Mike Gimbel, the county's former drug czar of 25 years, wants Baltimore residents to seriously consider taking advantage of the annual National Take Back Initiative this weekend.
Baltimore County police, working alongside Drug Enforcement Administration agents, are hosting three no-questions-asked prescription drug collections at precincts across the county. The collections are part of a national effort to safely remove prescription drugs from the home.
"The issue is that abuse of prescription drugs affects the entire population ... teens and seniors, alike," Gimbel, a Timonium resident, said. "We have people overdosing more from prescription pills than heroin and cocaine combined."
Officers and agents will be stationed at the precincts between 10 a.m. and 2 p.m. The release states that anyone showing up after 2 p.m. will be sent away.
"Residents should drop off medications in the original packaging or remove them and place the drugs into the disposal box," the according to a release. "Liquid medications should be tightly sealed and in the original containers. Remove any identifying information that may be on the prescription label."
The initiative focuses on safely disposing potentially dangerous drugs.
Gimbel also serves as the director of the drug and alcohol diversion program Powered By Me! at St. Joseph Medical Center. He said patients hang on to unused pills for months or even years on end, which adds to the problem.
"It's a real dilemma that we have ... that we need to use these drugs in the first place. Then people say 'I'll just keep what I have until I need them again so I don't have to go back to the doctor,'" Gimbel said.

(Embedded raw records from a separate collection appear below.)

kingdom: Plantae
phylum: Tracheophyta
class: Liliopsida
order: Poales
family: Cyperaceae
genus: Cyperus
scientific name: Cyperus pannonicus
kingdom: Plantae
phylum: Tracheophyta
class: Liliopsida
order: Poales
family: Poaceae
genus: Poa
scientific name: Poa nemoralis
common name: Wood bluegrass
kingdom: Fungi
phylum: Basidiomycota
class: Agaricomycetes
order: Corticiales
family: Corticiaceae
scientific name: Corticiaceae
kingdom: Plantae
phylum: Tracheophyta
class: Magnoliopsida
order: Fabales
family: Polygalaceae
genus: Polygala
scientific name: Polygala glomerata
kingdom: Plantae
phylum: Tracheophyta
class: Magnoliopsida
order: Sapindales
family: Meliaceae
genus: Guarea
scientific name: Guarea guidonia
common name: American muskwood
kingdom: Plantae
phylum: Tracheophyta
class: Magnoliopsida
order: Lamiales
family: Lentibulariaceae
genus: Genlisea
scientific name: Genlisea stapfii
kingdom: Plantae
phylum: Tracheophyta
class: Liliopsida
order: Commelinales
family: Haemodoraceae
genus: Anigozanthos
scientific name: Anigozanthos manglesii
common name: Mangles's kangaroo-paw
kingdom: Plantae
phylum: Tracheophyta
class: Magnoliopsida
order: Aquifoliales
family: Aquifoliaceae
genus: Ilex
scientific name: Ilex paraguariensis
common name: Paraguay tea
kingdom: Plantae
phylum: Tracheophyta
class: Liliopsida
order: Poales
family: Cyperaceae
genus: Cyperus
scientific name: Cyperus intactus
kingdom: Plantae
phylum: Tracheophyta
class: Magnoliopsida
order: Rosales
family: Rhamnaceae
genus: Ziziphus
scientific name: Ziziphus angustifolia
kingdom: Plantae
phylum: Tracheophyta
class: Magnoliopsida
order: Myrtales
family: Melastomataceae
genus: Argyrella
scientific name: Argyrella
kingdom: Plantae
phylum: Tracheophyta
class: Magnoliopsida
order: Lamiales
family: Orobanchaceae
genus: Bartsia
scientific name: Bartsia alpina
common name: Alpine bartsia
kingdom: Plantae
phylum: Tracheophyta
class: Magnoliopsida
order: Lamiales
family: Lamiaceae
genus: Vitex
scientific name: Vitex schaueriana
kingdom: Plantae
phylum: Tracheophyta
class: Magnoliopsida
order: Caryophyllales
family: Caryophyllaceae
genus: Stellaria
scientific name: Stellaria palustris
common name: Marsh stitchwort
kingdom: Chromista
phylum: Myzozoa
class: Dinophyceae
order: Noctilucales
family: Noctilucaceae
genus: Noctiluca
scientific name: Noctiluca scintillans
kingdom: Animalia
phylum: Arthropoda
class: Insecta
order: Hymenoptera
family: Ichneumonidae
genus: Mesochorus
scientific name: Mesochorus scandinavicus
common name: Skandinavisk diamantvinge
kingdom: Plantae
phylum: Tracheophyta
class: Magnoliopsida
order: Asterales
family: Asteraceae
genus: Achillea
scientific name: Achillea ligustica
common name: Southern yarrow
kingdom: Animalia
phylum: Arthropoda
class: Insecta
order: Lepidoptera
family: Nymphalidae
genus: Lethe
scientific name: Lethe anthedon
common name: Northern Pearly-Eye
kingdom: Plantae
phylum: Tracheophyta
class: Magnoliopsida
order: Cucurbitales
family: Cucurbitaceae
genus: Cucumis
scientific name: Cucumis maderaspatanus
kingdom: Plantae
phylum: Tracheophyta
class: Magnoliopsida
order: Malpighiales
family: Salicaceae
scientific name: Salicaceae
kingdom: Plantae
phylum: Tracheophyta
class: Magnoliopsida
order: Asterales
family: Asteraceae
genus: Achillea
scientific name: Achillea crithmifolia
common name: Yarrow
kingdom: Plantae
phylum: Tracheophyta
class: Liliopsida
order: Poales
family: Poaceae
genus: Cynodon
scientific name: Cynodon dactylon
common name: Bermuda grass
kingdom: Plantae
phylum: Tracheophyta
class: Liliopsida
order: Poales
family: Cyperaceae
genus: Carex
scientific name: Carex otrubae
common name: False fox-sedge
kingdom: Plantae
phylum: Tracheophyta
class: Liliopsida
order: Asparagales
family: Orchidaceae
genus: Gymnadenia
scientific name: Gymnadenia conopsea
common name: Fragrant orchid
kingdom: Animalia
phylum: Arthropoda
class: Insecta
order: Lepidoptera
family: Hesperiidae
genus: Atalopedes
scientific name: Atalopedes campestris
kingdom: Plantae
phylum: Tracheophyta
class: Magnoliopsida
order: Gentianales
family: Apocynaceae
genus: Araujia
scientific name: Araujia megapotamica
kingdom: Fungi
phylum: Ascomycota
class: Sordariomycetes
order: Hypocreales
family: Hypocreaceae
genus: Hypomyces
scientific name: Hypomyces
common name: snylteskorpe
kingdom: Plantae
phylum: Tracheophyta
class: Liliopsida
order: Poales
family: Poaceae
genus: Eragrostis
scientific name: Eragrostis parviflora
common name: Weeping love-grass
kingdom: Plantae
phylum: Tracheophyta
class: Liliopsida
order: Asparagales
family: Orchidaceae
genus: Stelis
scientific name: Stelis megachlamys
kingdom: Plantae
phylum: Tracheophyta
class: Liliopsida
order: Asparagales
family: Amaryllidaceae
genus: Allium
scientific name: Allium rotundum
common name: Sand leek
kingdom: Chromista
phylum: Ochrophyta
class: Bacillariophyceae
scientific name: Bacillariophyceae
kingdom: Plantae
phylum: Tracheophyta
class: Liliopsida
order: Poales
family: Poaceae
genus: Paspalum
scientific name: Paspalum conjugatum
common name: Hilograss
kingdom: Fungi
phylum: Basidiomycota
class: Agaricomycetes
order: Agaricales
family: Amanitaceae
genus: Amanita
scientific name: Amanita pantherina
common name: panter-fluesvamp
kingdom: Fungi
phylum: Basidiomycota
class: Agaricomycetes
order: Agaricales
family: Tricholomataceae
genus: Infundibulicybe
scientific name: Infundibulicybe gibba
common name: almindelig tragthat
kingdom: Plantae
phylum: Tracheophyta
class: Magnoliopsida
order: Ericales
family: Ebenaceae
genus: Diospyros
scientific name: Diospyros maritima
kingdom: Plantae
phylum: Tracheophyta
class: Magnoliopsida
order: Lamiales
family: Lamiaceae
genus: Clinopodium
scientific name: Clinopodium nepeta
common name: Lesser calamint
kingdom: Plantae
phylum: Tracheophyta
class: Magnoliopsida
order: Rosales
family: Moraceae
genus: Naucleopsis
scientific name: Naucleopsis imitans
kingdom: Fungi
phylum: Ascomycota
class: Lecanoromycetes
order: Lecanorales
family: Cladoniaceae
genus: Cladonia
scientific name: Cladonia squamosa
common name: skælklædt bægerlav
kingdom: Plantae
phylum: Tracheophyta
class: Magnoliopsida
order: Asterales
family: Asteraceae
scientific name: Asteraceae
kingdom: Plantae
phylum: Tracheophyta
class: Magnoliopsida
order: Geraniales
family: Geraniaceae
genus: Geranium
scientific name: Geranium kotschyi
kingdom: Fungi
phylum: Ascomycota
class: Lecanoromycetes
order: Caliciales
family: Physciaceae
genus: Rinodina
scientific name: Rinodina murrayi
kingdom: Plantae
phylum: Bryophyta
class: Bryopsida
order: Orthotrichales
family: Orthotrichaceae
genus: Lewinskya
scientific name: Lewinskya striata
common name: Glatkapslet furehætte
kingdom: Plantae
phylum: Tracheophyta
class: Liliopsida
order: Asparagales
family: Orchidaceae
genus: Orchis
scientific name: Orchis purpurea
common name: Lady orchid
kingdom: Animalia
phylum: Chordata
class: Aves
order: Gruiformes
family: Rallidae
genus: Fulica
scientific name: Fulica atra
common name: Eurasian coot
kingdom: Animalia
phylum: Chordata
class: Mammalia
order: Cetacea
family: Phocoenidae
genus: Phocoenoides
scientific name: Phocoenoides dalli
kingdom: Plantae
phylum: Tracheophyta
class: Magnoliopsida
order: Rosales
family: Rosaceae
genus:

The drug expert went on to explain the rise in thefts both in the home and at local pharmacies. "We have pharmacies robbed of Oxycontin and not even cash," Gimbel explained.
He also noted a tactic in which drug addicts will pose as interested home buyers and attend open houses just to take a peak into someone's medicine cabinet. Senior citizens are often the victims of "handymen" or "workers" who are also known to take advantage of an unlocked medicine drawer, according to Gimbel.